Doctor Frank Reeves: [talking to both June and Peter] To my house, for two reasons, first I want to meet this chap next time he drops in and second I like a nice girl around the house and she only come to see me to borrow a book, and she's a slow reader
Peter: "Give me my scallop-shell of quiet, My staff of faith to walk upon, My scrip of joy, immortal diet, My bottle of salvation, My gown of glory, hope's true gage; And thus I'll take my pilgrimage." Sir Walter Raleigh wrote that. I'd rather have written that than flown through Hitler's legs!
Doctor Frank Reeves: The rights of the uncommon man must always be respected.
Peter: [to dead radio operator] So long, Bob. I'll see you in a minute. You'll know what we wear by now - a prop or wings!
Peter: Look at her.
Bob: Holy smoke! She looks like a nice girl.
Doctor Frank Reeves: She is a nice girl.
Bob: Hardly your type, Skip.
Peter: I've fallen in love with her. Her accent is foreign, but it sounds sweet to me. We were born thousands of miles apart, but we were made for each other.
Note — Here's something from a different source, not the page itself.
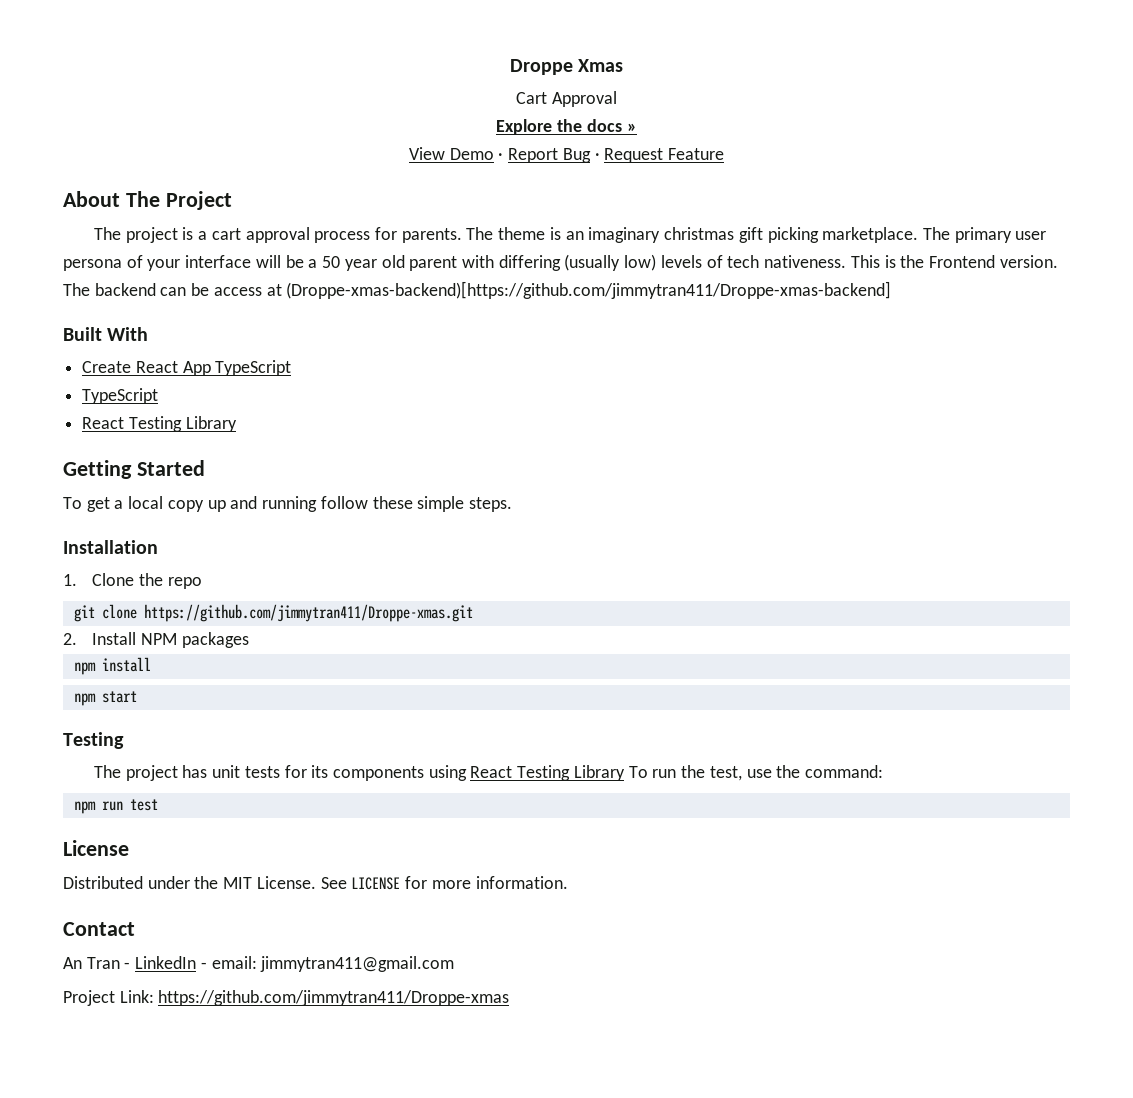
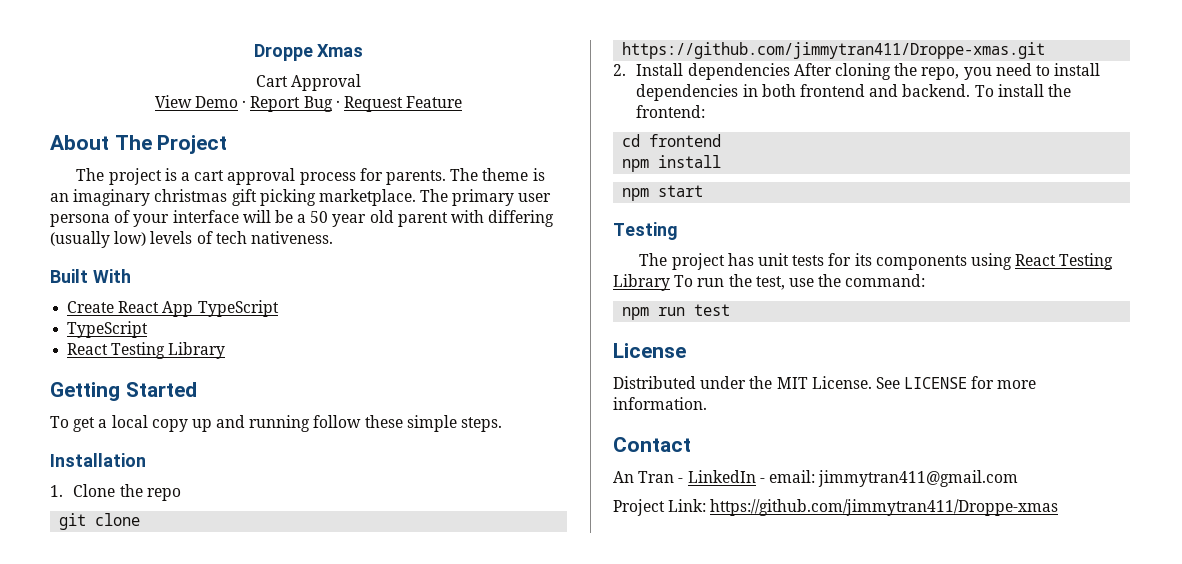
[496,119,637,135] // Explore the docs » -> (362, 82) none
[850,255,1058,268] [63,281,892,299] This is the Frontend version. The backend can be access at (Droppe-xmas-backend)[https://github.com/jimmytran411/Droppe-xmas-backend] -> (333, 237) none
[140,632,249,648] NPM packages -> [687,63,1101,80] [636,84,1071,101] [636,105,706,118] [622,134,722,147] dependencies After cloning the repo, you need to install dependencies in both frontend and backend. To install the frontend: // cd frontend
Doctor Frank Reeves: Tell me, do you believe in the survival of human personality after death?
Peter: I thought you said you read my verses.
[to June]
Doctor Frank Reeves: Do you?
June: I don't know, er, I'd never thought about it, do you?
Doctor Frank Reeves: I don't know, I've thought about it too much.
Doctor Frank Reeves: Milord, I submit that this court is concerned with the life and death of Peter Carter and not with past history or present plumbing.